Nous avions découvert Thomas et Thomas en 2014 avec Inupiluk. Nos deux sympathiques acteurs glandeurs accueillaient deux inuits pour quelques jours à Paris. Nous les avons retrouvés dans l’intermède Le Film que nous tournerons au Groenland (2015), véritable brainstorming sur le processus créatif. Le moment est donc venu pour Sébastien Betbeder d’envoyer nos deux Thomas au Groenland…
Nathan, le père de Thomas vit à Kullorsuaq, l’un des villages les plus reculés du Groenland. Des maisons de bois au bord de la banquise. Le lieu est magnifique, Thomas et Thomas débarquent en hélicoptère. Le dépaysement est total. Nathan leur explique le fonctionnement de cette petite communauté qu’ils vont découvrir pendant les quelques jours qu’ils vont y passer. Les inuits sont accueillants et vivent aux rythmes de la nature. Dans ce coin perdu, il est difficile pour nos deux compères de trouver un réseau pour leurs mobiles, et la connexion Internet est aléatoire. Thomas et Thomas s’initient à la chasse au phoque, participent à de petites fêtes, et l’un d’eux tombe même amoureux…
Le Voyage au Groenland distille un indéniable charme. Sébastien Betbeder réussit avec un réel bonheur un mélange de situations réelles et d’éléments de fiction. Très vite tout se brouille, et il ne reste que la réalité du film comme si nous oscillions entre Jean Rouch et John Carpenter. Dans cette blancheur à perte de vue, les Thomas se chamaillent et se réconcilient en s’appuyant sur leur indestructible amitié.
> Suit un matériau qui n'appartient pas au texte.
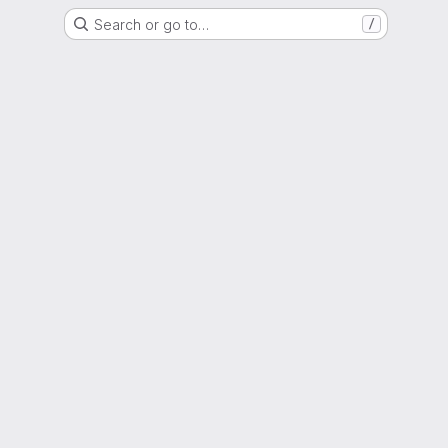
Search or go to…
/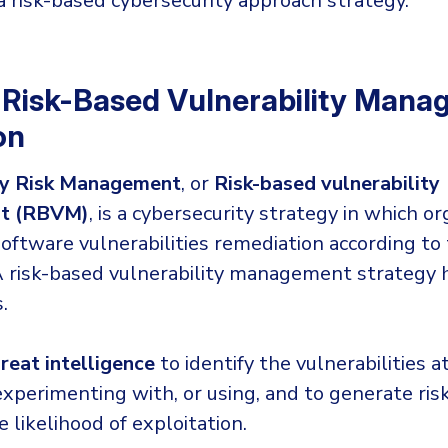
 risk-based cybersecurity approach strategy.
 Risk-Based Vulnerability Man
on
ty Risk Management
, or
Risk-based vulnerability
t (RBVM)
, is a cybersecurity strategy in which o
ftware vulnerabilities remediation according to 
A risk-based vulnerability management strategy 
.
reat intelligence
to identify the vulnerabilities a
experimenting with, or using, and to generate ris
 likelihood of exploitation.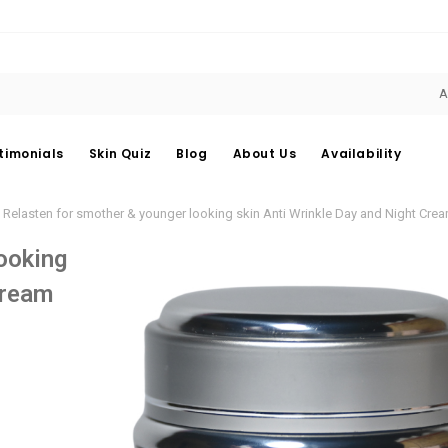
A
timonials
Skin Quiz
Blog
About Us
Availability
Relasten for smother & younger looking skin Anti Wrinkle Day and Night Cre
ooking
Cream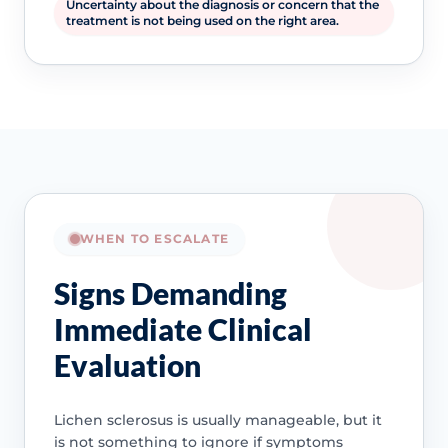
Uncertainty about the diagnosis or concern that the
treatment is not being used on the right area.
WHEN TO ESCALATE
Signs Demanding
Immediate Clinical
Evaluation
Lichen sclerosus is usually manageable, but it
is not something to ignore if symptoms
Leur rencontre s’est faite par heureux hasard, simplement dans un cours d’acteurs, où ils se sont opposés à leur professeur (une scène particulièrement réjouissante avec Judith Henry). Et puis, la vie en a fait des amis, de ceux qui sont toujours là, dans les bons comme dans les mauvais jours. Thomas et Thomas vivent chichement de leur métier. L’actualisation de leurs heures d’intermittents est un moment de bravoure du film. Le vieux son du modem nous rappelle de vieux souvenirs et curieusement nous renvoie à l’absurdité de notre vie, à son rythme effréné, aux moyens de survie que nous accorde la société occidentale. A la place que nous accordons à la culture, et surtout, qu’est-ce qu’aujourd’hui la culture dans nos sociétés dites évoluées. Le film joue sur une mise en parallèle de société Occidentale et de cette petite communauté inuite avec ses traditions et son mode de consommation. Avec son rythme, ses joutes oratoires, ses petits moments de la vie saisis au hasard de journée sans fin, Betbeder nous pose nombre de questions. Tout cela sans la moindre lourdeur, toujours dans la finesse et dans le comique de situation. Ce voyage n’est pas seulement une escapade au Groenland mais aussi un voyage intérieur pour les Thomas, la fin de l’innocence et l’entrée dans l’âge adulte, simplement comme des traces de pas dans la neige.
Fernand Garcia
Le Voyage au Groenland un film de Sébastien Betbeder avec Thomas Blanchard, Thomas Scimeca, François Chattot, Ole Eliassen, Adam Eskildsen, Judith Henry et les habitants de Kullorsuaq… Image : Sébastien Godefroy. Montage : Céline Canard. Musique : Minizza (Franck Marguin / Geoffroy Montel). Producteur : Frédéric Dubreuil. Production : Envie de Tempête Productions. Distribution (France) : UFO Distribution (Sortie le 30 novembre 2016). France. 98 mn. Format image : 1.85 :1. Couleur. DCP. Son : 5.1. Tous Publics. Sélection ACID, Cannes 2016.